Trauma is one of the most widely recognized external sources of emotional difficulty, especially following the Adverse Childhood Experiences Study (ACES) in the mid-1990s. In this landmark epidemiological research study, the Kaiser Permanente health maintenance organization, along with the Centers for Disease Control and Prevention, surveyed 17,000 adult healthcare patients. They were asked 10 questions about their childhood experiences with physical abuse, sexual abuse, emotional abuse, physical neglect, emotional neglect, whether their mother was treated violently, household substance abuse, household mental illness, parental separation or divorce, or if a household member had been incarcerated.
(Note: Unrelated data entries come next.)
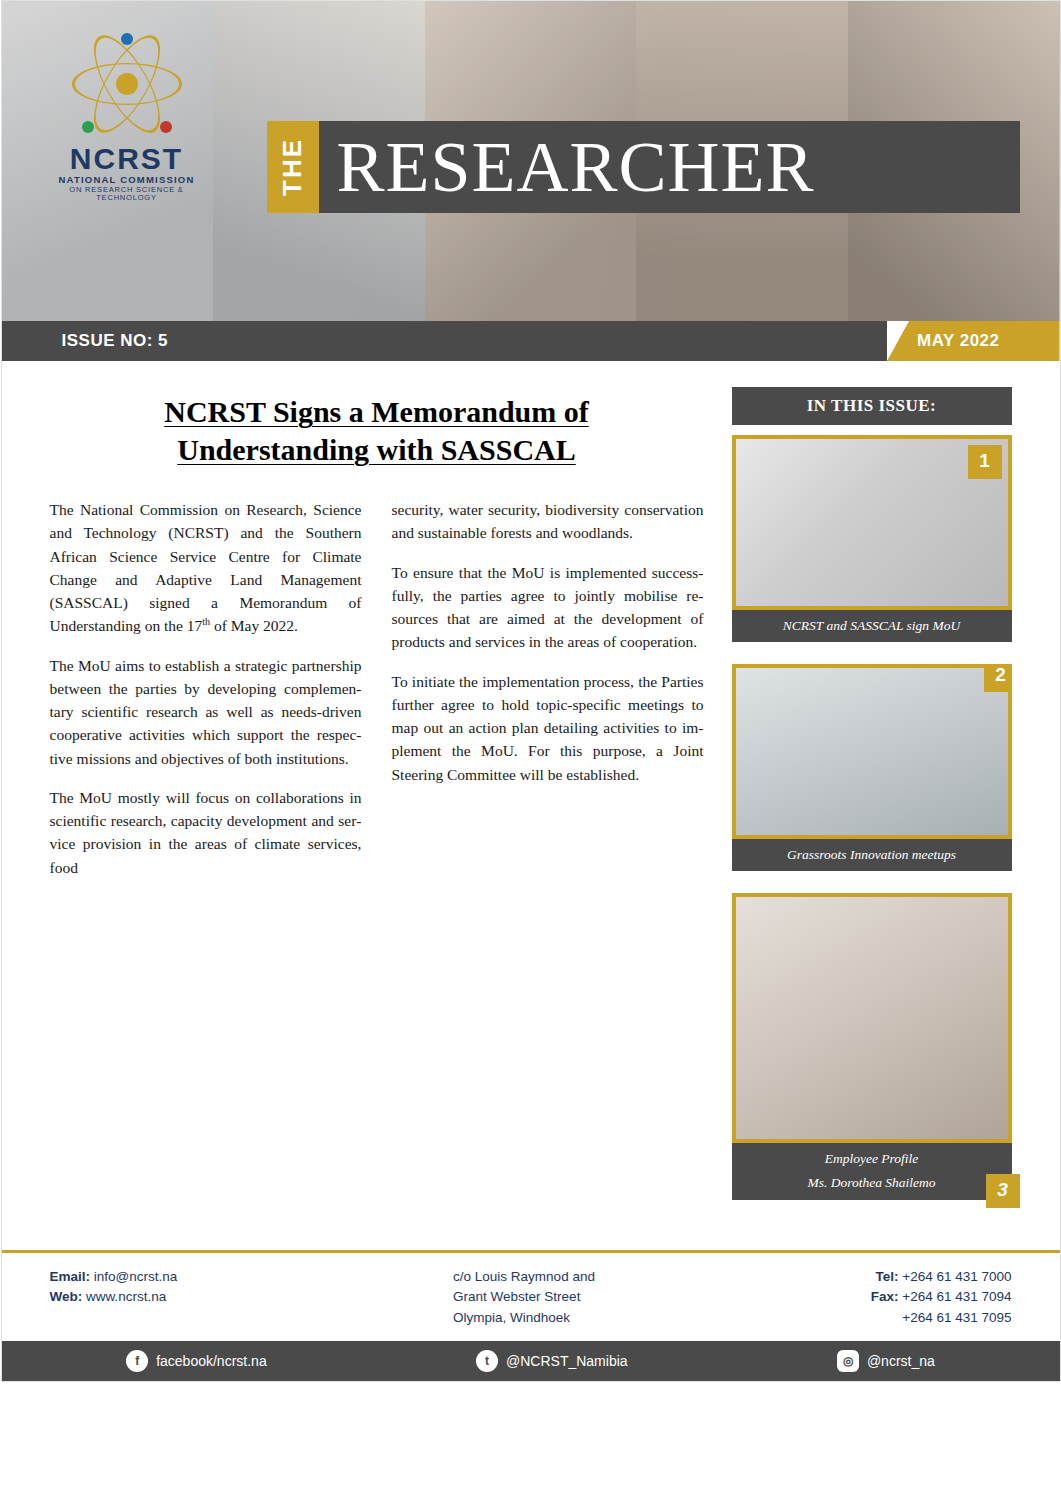NCRST
NATIONAL COMMISSION
ON RESEARCH SCIENCE & TECHNOLOGY
THE
RESEARCHER
ISSUE NO: 5
MAY 2022
NCRST Signs a Memorandum of
Understanding with SASSCAL
The National Commission on Research, Science and Technology (NCRST) and the Southern African Science Service Centre for Climate Change and Adaptive Land Management (SASSCAL) signed a Memorandum of Understanding on the 17th of May 2022.
The MoU aims to establish a strategic partnership between the parties by developing complementary scientific research as well as needs-driven cooperative activities which support the respective missions and objectives of both institutions.
The MoU mostly will focus on collaborations in scientific research, capacity development and service provision in the areas of climate services, food
security, water security, biodiversity conservation and sustainable forests and woodlands.
To ensure that the MoU is implemented successfully, the parties agree to jointly mobilise resources that are aimed at the development of products and services in the areas of cooperation.
To initiate the implementation process, the Parties further agree to hold topic-specific meetings to map out an action plan detailing activities to implement the MoU. For this purpose, a Joint Steering Committee will be established.
IN THIS ISSUE:
1
NCRST and SASSCAL sign MoU
2
Grassroots Innovation meetups
Employee Profile Ms. Dorothea Shailemo
3
Email: info@ncrst.na
Web: www.ncrst.na
c/o Louis Raymnod and
Grant Webster Street
Olympia, Windhoek
Tel: +264 61 431 7000
Fax: +264 61 431 7094
+264 61 431 7095
f facebook/ncrst.na
t @NCRST_Namibia
◎ @ncrst_na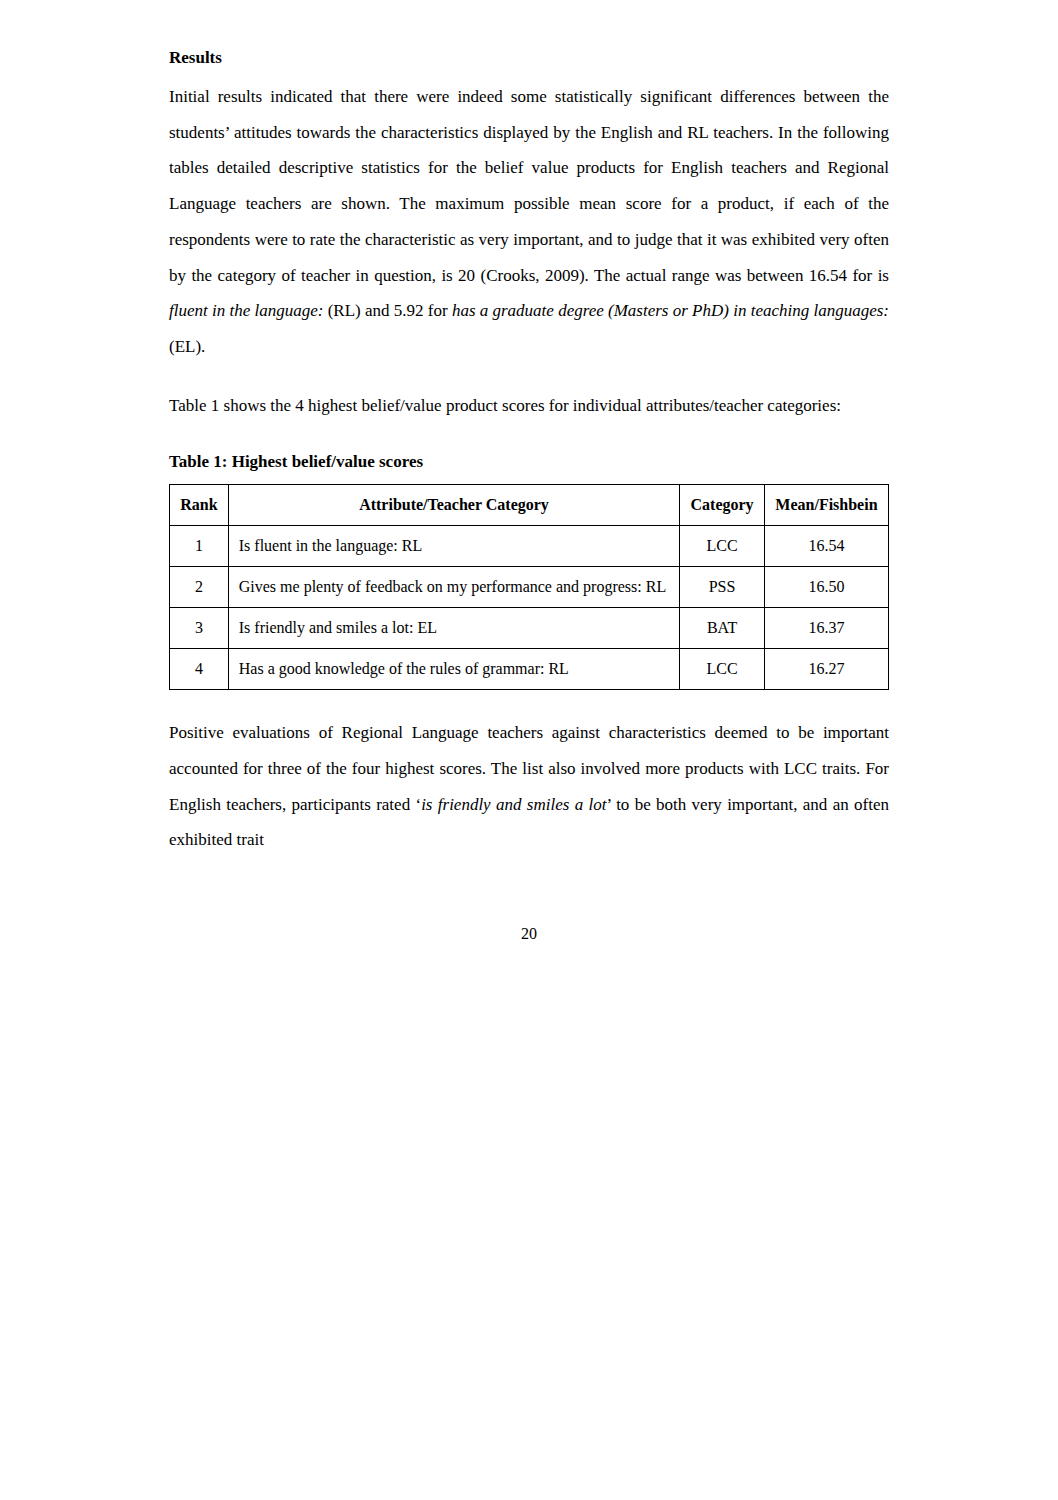Results
Initial results indicated that there were indeed some statistically significant differences between the students’ attitudes towards the characteristics displayed by the English and RL teachers. In the following tables detailed descriptive statistics for the belief value products for English teachers and Regional Language teachers are shown. The maximum possible mean score for a product, if each of the respondents were to rate the characteristic as very important, and to judge that it was exhibited very often by the category of teacher in question, is 20 (Crooks, 2009). The actual range was between 16.54 for is fluent in the language: (RL) and 5.92 for has a graduate degree (Masters or PhD) in teaching languages: (EL).
Table 1 shows the 4 highest belief/value product scores for individual attributes/teacher categories:
Table 1: Highest belief/value scores
| Rank | Attribute/Teacher Category | Category | Mean/Fishbein |
| --- | --- | --- | --- |
| 1 | Is fluent in the language: RL | LCC | 16.54 |
| 2 | Gives me plenty of feedback on my performance and progress: RL | PSS | 16.50 |
| 3 | Is friendly and smiles a lot: EL | BAT | 16.37 |
| 4 | Has a good knowledge of the rules of grammar: RL | LCC | 16.27 |
Positive evaluations of Regional Language teachers against characteristics deemed to be important accounted for three of the four highest scores. The list also involved more products with LCC traits. For English teachers, participants rated ‘is friendly and smiles a lot’ to be both very important, and an often exhibited trait
20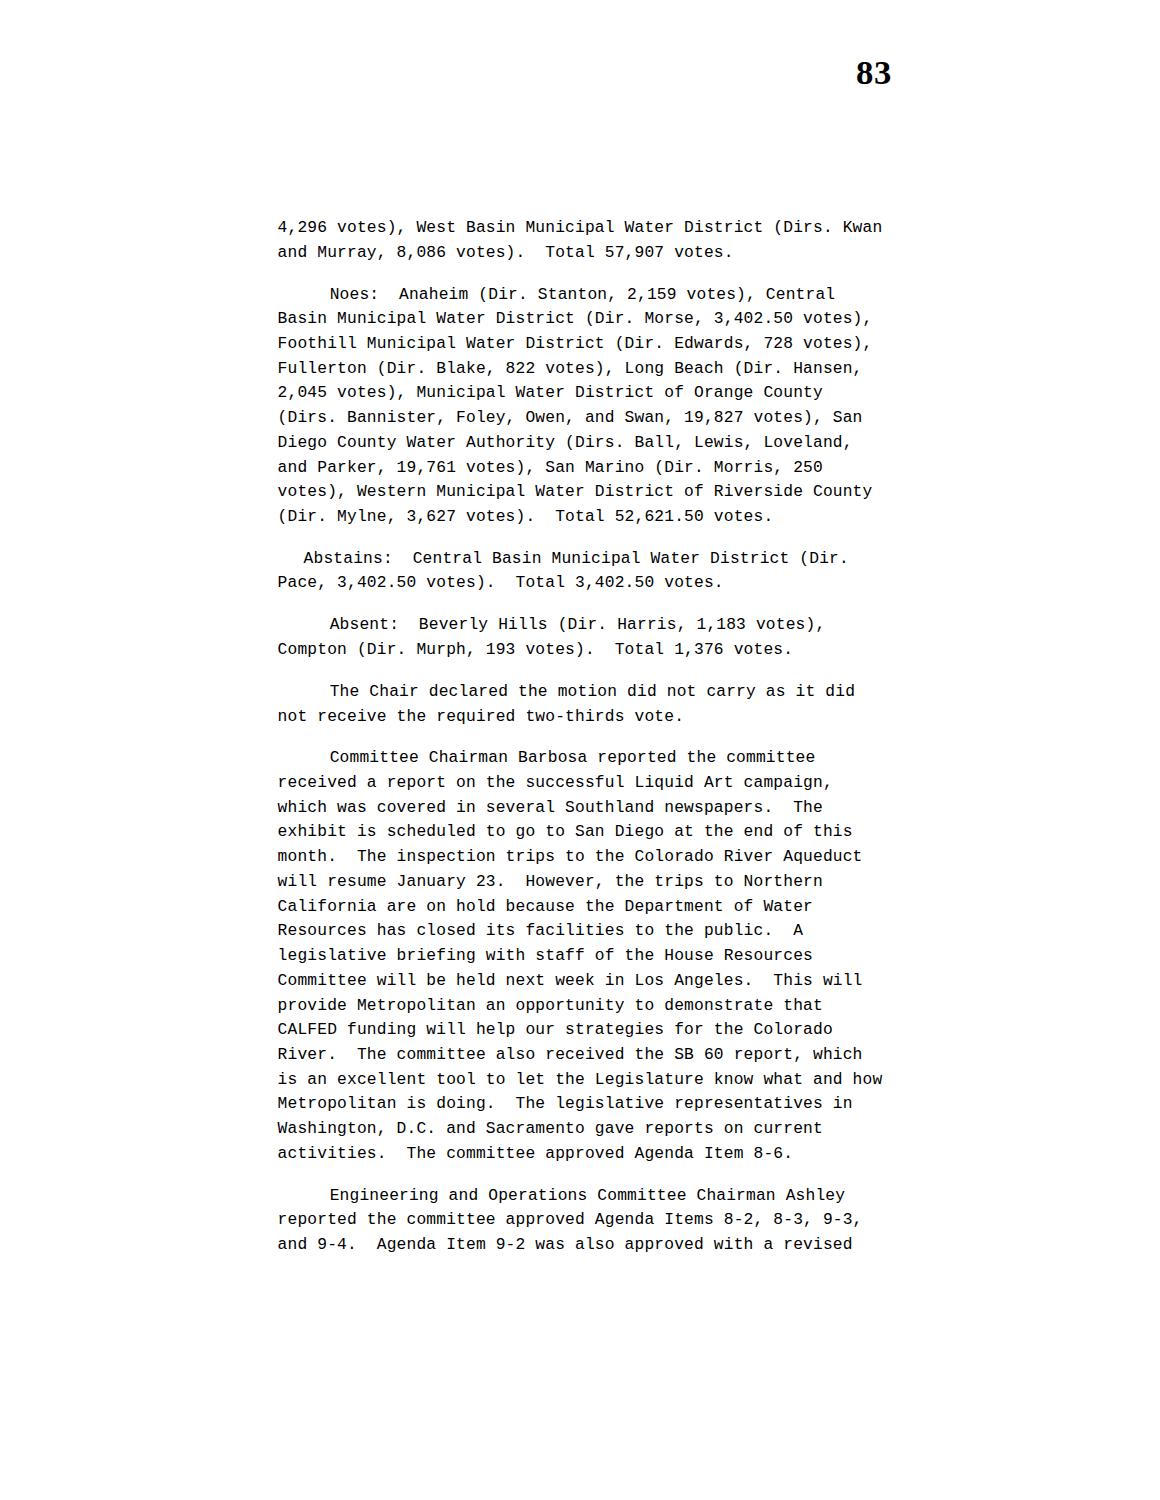83
4,296 votes), West Basin Municipal Water District (Dirs. Kwan and Murray, 8,086 votes). Total 57,907 votes.
Noes: Anaheim (Dir. Stanton, 2,159 votes), Central Basin Municipal Water District (Dir. Morse, 3,402.50 votes), Foothill Municipal Water District (Dir. Edwards, 728 votes), Fullerton (Dir. Blake, 822 votes), Long Beach (Dir. Hansen, 2,045 votes), Municipal Water District of Orange County (Dirs. Bannister, Foley, Owen, and Swan, 19,827 votes), San Diego County Water Authority (Dirs. Ball, Lewis, Loveland, and Parker, 19,761 votes), San Marino (Dir. Morris, 250 votes), Western Municipal Water District of Riverside County (Dir. Mylne, 3,627 votes). Total 52,621.50 votes.
Abstains: Central Basin Municipal Water District (Dir. Pace, 3,402.50 votes). Total 3,402.50 votes.
Absent: Beverly Hills (Dir. Harris, 1,183 votes), Compton (Dir. Murph, 193 votes). Total 1,376 votes.
The Chair declared the motion did not carry as it did not receive the required two-thirds vote.
Committee Chairman Barbosa reported the committee received a report on the successful Liquid Art campaign, which was covered in several Southland newspapers. The exhibit is scheduled to go to San Diego at the end of this month. The inspection trips to the Colorado River Aqueduct will resume January 23. However, the trips to Northern California are on hold because the Department of Water Resources has closed its facilities to the public. A legislative briefing with staff of the House Resources Committee will be held next week in Los Angeles. This will provide Metropolitan an opportunity to demonstrate that CALFED funding will help our strategies for the Colorado River. The committee also received the SB 60 report, which is an excellent tool to let the Legislature know what and how Metropolitan is doing. The legislative representatives in Washington, D.C. and Sacramento gave reports on current activities. The committee approved Agenda Item 8-6.
Engineering and Operations Committee Chairman Ashley reported the committee approved Agenda Items 8-2, 8-3, 9-3, and 9-4. Agenda Item 9-2 was also approved with a revised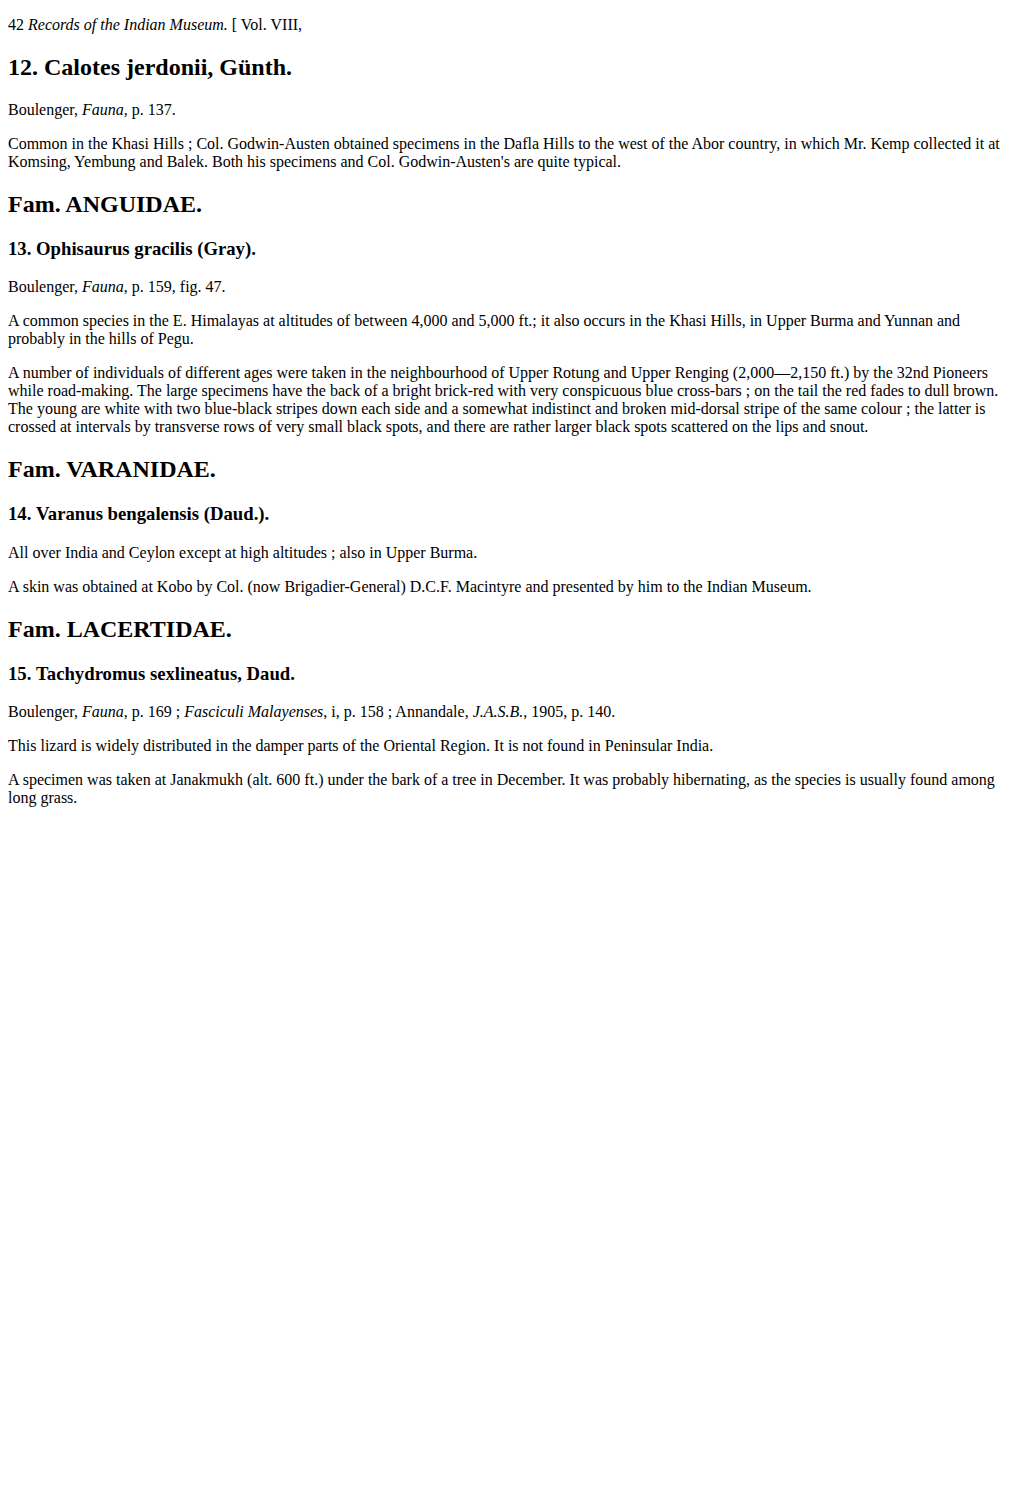42 Records of the Indian Museum. [ Vol. VIII,
12. Calotes jerdonii, Günth.
Boulenger, Fauna, p. 137.
Common in the Khasi Hills ; Col. Godwin-Austen obtained specimens in the Dafla Hills to the west of the Abor country, in which Mr. Kemp collected it at Komsing, Yembung and Balek. Both his specimens and Col. Godwin-Austen's are quite typical.
Fam. ANGUIDAE.
13. Ophisaurus gracilis (Gray).
Boulenger, Fauna, p. 159, fig. 47.
A common species in the E. Himalayas at altitudes of between 4,000 and 5,000 ft.; it also occurs in the Khasi Hills, in Upper Burma and Yunnan and probably in the hills of Pegu.
A number of individuals of different ages were taken in the neighbourhood of Upper Rotung and Upper Renging (2,000—2,150 ft.) by the 32nd Pioneers while road-making. The large specimens have the back of a bright brick-red with very conspicuous blue cross-bars ; on the tail the red fades to dull brown. The young are white with two blue-black stripes down each side and a somewhat indistinct and broken mid-dorsal stripe of the same colour ; the latter is crossed at intervals by transverse rows of very small black spots, and there are rather larger black spots scattered on the lips and snout.
Fam. VARANIDAE.
14. Varanus bengalensis (Daud.).
All over India and Ceylon except at high altitudes ; also in Upper Burma.
A skin was obtained at Kobo by Col. (now Brigadier-General) D.C.F. Macintyre and presented by him to the Indian Museum.
Fam. LACERTIDAE.
15. Tachydromus sexlineatus, Daud.
Boulenger, Fauna, p. 169 ; Fasciculi Malayenses, i, p. 158 ; Annandale, J.A.S.B., 1905, p. 140.
This lizard is widely distributed in the damper parts of the Oriental Region. It is not found in Peninsular India.
A specimen was taken at Janakmukh (alt. 600 ft.) under the bark of a tree in December. It was probably hibernating, as the species is usually found among long grass.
The ACES study found that 1 in 11 middle-class adults had experienced 6 or more of these events, an exposure level far higher than had been anticipated. And of those who had 6 or more events, the resulting emotional, behavioral, and health consequences were staggering. These traumatized people were 4,600 percent more likely to become IV drug users. They were 30 times more likely to attempt suicide. Not only was their emotional functioning fragile, but their physical health was far more likely to involve chronic disease states largely as a result of high-risk behaviors, such as smoking, drug use, promiscuity, and over-eating. Stressed out people tend to adopt coping mechanisms, such as addictions or unhealthy emotional states, to manage their emotions.

The Effects of Trauma

During follow-up longitudinal studies, highly traumatized study participants were found to have had a life expectancy that was 20 years shorter than those who had not experienced such high levels of trauma. The unrelieved stress of living with the emotional damage of trauma causes chronic effects on the central nervous system, releasing pro-inflammatory biochemicals and suppressing the immune system.

Fearful responses learned in childhood are especially powerful, because they couple the sense of terror with a sense of helplessness, leading a child to believe he or she is unable to respond to frightening situations. This sense of powerlessness can continue into adulthood, resulting in depression, anxiety and panic attacks.

Children are also caught in a double bind: If they are being abused or neglected by a caregiver, then the person they should go to for comfort is the very person who is threatening or harming them. They have no one to turn to for comfort and safety. Even emotional neglect can cause this response, so if your parents were cold or distant or self-absorbed, you may have been traumatized in this way.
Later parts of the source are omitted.